Data Sources and Data Sets:
Institution | Dataset Description |
Columbia | Data from 80 participants from the Health Effects of Arsenic Longitudinal Study (HEALS) cohort study. Study participants were classified as having low Arsenic (As) exposure and high As exposure based on drinking water As concentrations. Datasets include DNA methylation data (Illumina’s 450K array or the HumanMethylationEPIC BeadChip 850k), extensive biomarkers of As exposure (drinking water As, urinary As from multiple time points, blood As, As metabolites in blood and in urine), data on potential co-exposures, demographic information, and nutrition information. |
UC Berkeley | Illumina HumanMethylationEPIC BeadChip array data from 40 participants from an adult cohort in Northern Chile where half of the subjects had been exposed to very high levels of naturally occurring arsenic in drinking water as children. Hundreds of arsenic measurements in drinking water are available for over the past 60 years. Data from Buccal and blood cell samples were available. |
Metadata:
Metadata Standards Utilized:
Vocabularies Utilized:
The team created their own expanded and harmonized data dictionary that allowed them to combine data across cohorts.
Approach:
The team established consistent classification of exposure across datasets and quality control and data preprocessing steps to facilitate integration. Pre-processing included data normalization, quality control, and cleaning. They standardized these steps across SRP centers by working collaboratively via GitHub.

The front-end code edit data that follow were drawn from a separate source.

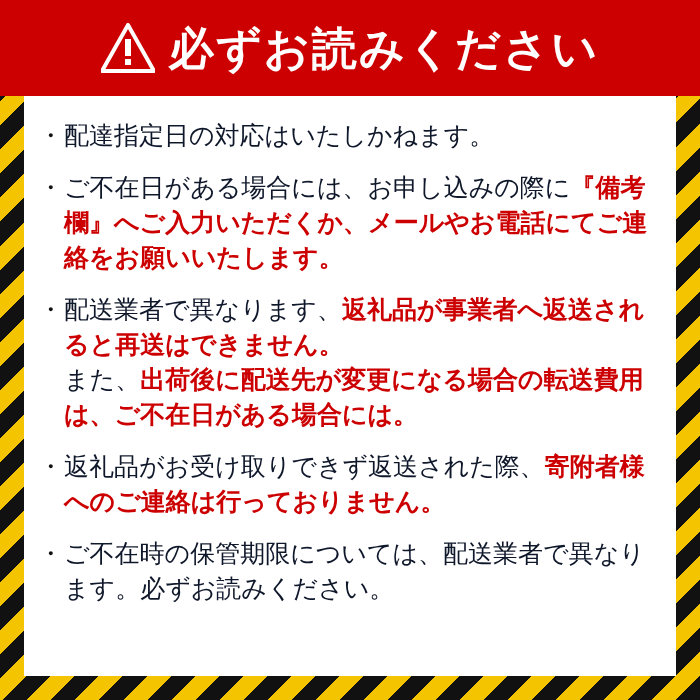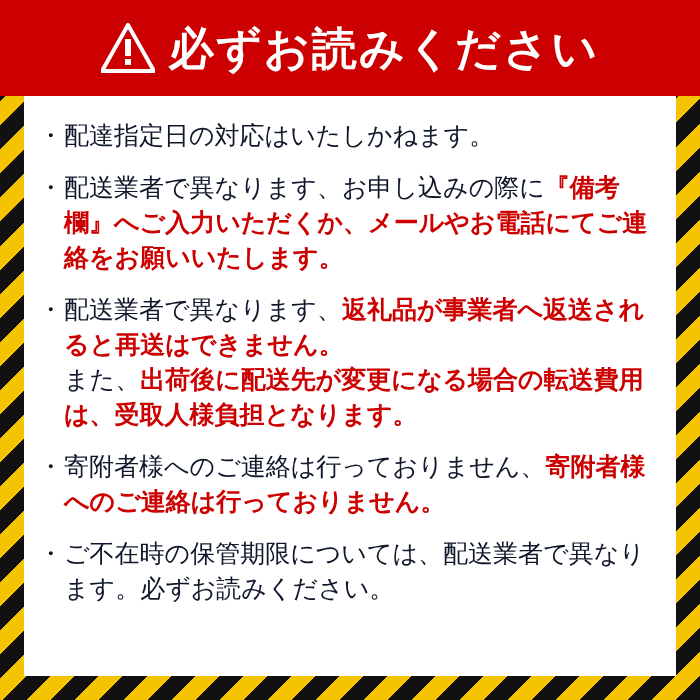--- a/index.html
+++ b/index.html
@@ -144,7 +144,7 @@
 
       <li class="notice-item">
         <span class="bullet">・</span>
-        <span class="notice-text"><span class="blk">配送業者で異なります、お申し込みの際に</span><span class="red">『備考欄』へご入力いただくか、メールやお電話にてご連絡をお願いいたします。</span></span>
+        <span class="notice-text"><span class="blk">ご不在日がある場合には、お申し込みの際に</span><span class="red">『備考欄』へご入力いただくか、メールやお電話にてご連絡をお願いいたします。</span></span>
       </li>
 
       <li class="notice-item">

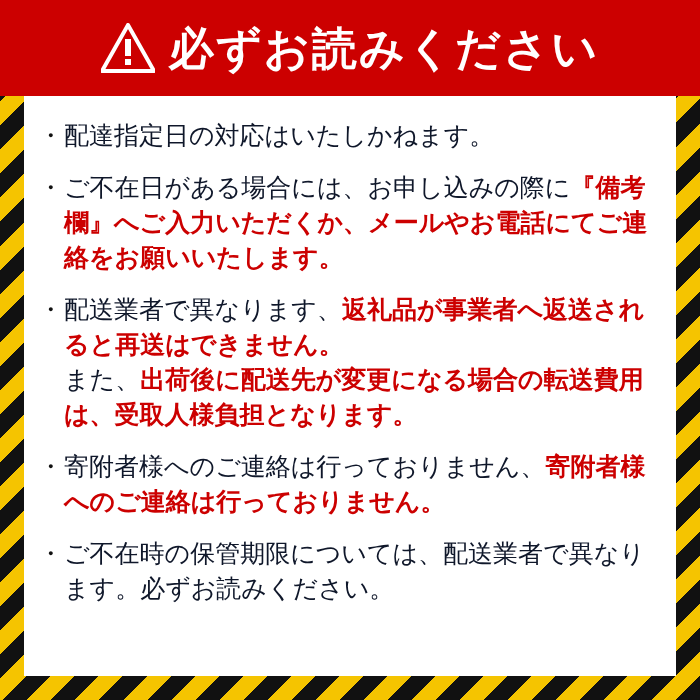--- a/index.html
+++ b/index.html
@@ -149,7 +149,7 @@
 
       <li class="notice-item">
         <span class="bullet">・</span>
-        <span class="notice-text"><span class="blk">配送業者で異なります、</span><span class="red">返礼品が事業者へ返送されると再送はできません。</span><br><span class="blk">また、</span><span class="red">出荷後に配送先が変更になる場合の転送費用は、受取人様負担となります。</span></span>
+        <span class="notice-text"><span class="blk">配送業者で異なります、</span><span class="red">返礼品が事業者へ返送されると再送はできません。</span><br><span class="blk">また、</span><span class="red">出荷後に配送先が変更になる場合の転送費用は、ご不在日がある場合には。</span></span>
       </li>
 
       <li class="notice-item">

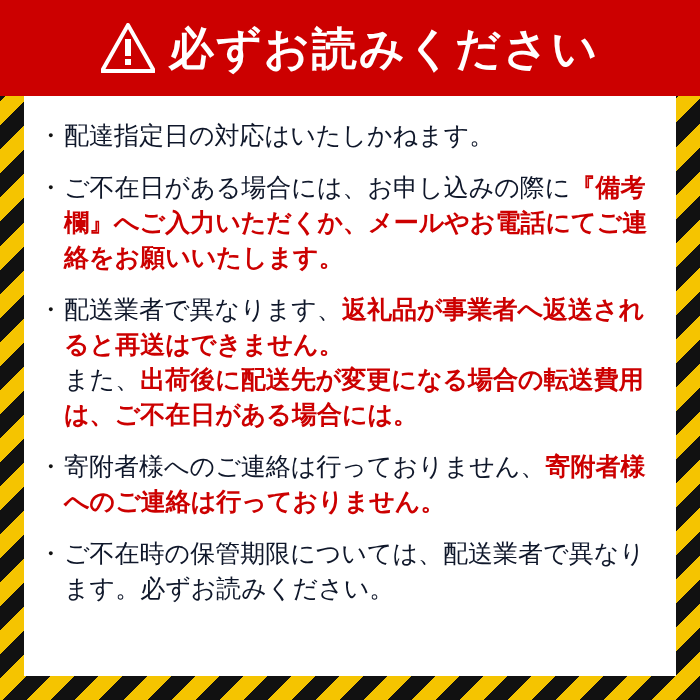--- a/index.html
+++ b/index.html
@@ -154,7 +154,7 @@
 
       <li class="notice-item">
         <span class="bullet">・</span>
-        <span class="notice-text"><span class="blk">寄附者様へのご連絡は行っておりません、</span><span class="red">寄附者様へのご連絡は行っておりません。</span></span>
+        <span class="notice-text"><span class="blk">返礼品がお受け取りできず返送された際、</span><span class="red">寄附者様へのご連絡は行っておりません。</span></span>
       </li>
 
       <li class="notice-item">

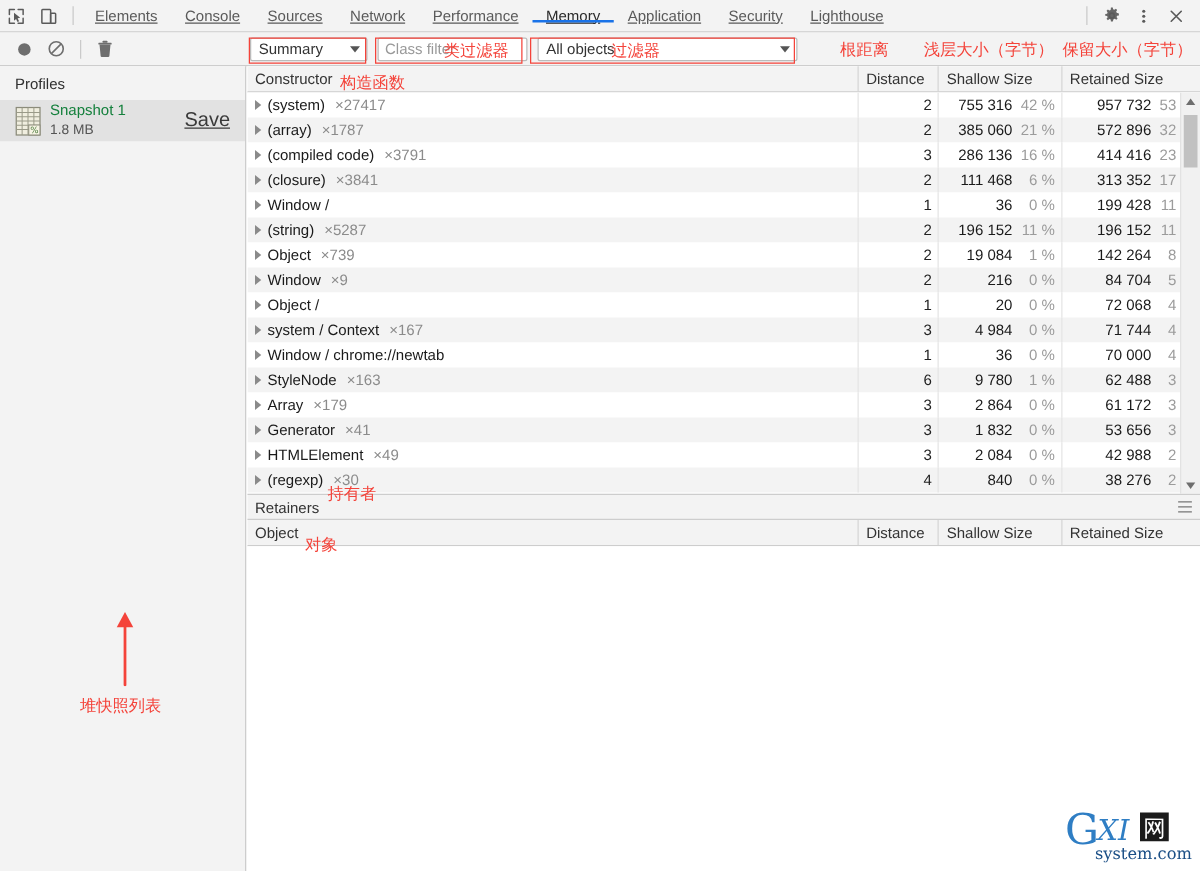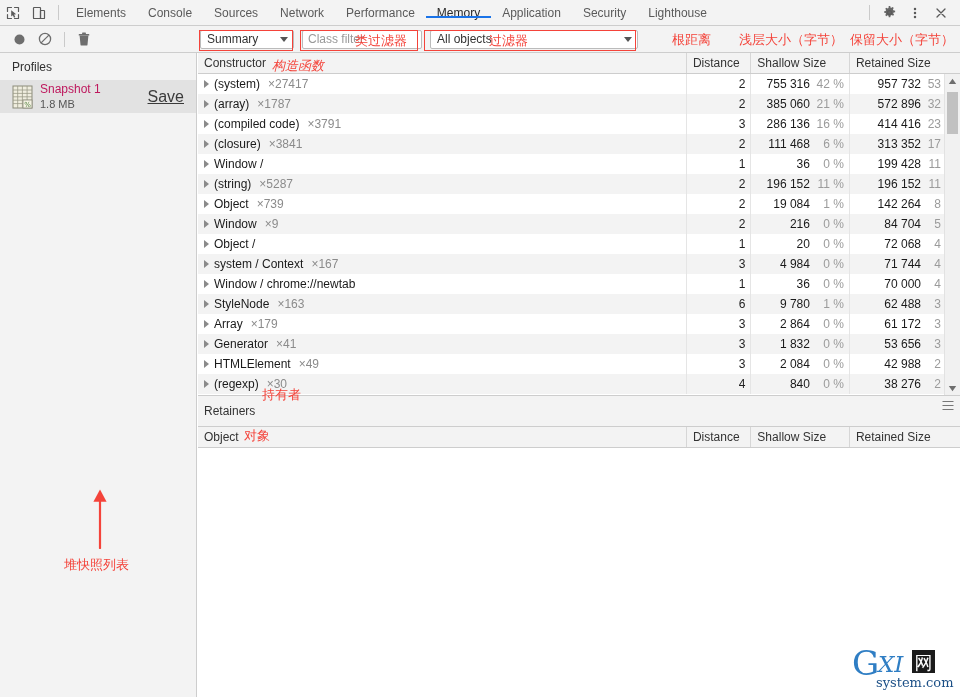--- a/index.html
+++ b/index.html
@@ -63,6 +63,7 @@
     color: #5a5a5a;
     cursor: pointer;
     white-space: nowrap;
+    text-decoration: underline;
   }
   .tab.active {
     color: #2a2a2a;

Specifically, they created a workflow and protocol beginning with raw image data files obtained from the DNA methylation array technology. Each center performed data processing and conducted EWAS locally, and center-specific code was deposited to GitHub. The team leveraged R packages available through Bioconductor, a free, open-source, and open-development software project to facilitate reproducible research.
Outcomes:
In individual EWAS, the team did not find any common differentially methylated positions. Meta-analyzing their results increased statistical power to identify significant common findings. For example, their meta-analysis identified three differentially methylated positions and nineteen differentially variable positions. In KEGG biological pathway analysis, differentially methylated and variable positions in the genome were related to pathways with potential biological relevance to arsenic exposure like one-carbon pool by folate. One-carbon metabolism is responsible for synthesizing the methyl donor in arsenic metabolism, a process which facilitates urinary excretion and reduces arsenic toxicity.
Complete results from individual EWAS are available on GitHub and will be uploaded to an Open Science Framework (OSF) repository to facilitate comparison with other EWAS. Others can utilize the code for their own data and the team’s written protocol can be used as template for other collaborations.
The UC Berkeley and Columbia SRP Centers have also become closer collaborators over the course of the project. They held a virtual symposium to facilitate and build on their collaboration and plan to explore additional research questions, such as investigating chronic versus acute arsenic epigenetic signatures. They also plan to expand this project to other cohorts to reveal new insights.
Publications:
- Bozack AK, Boileau P, Wei L, Hubbard AE, Sillé FCM, Ferreccio C, Acevedo J, Hou L, Ilievski V, Steinmaus CM, Smith MT, Navas-Acien A, Gamble MV, Cardenas A. 2021. Exposure to arsenic at different life-stages and DNA methylation meta-analysis in buccal cells and leukocytes. Environ Health 20(1):79. [Abstract] [FullText]
Integrated Datasets, Portals/Dashboards, Tools, Code:
Analytical code and findings from analysis can be accessed via GitHub and OSF. Raw data cannot be shared due to privacy restrictions.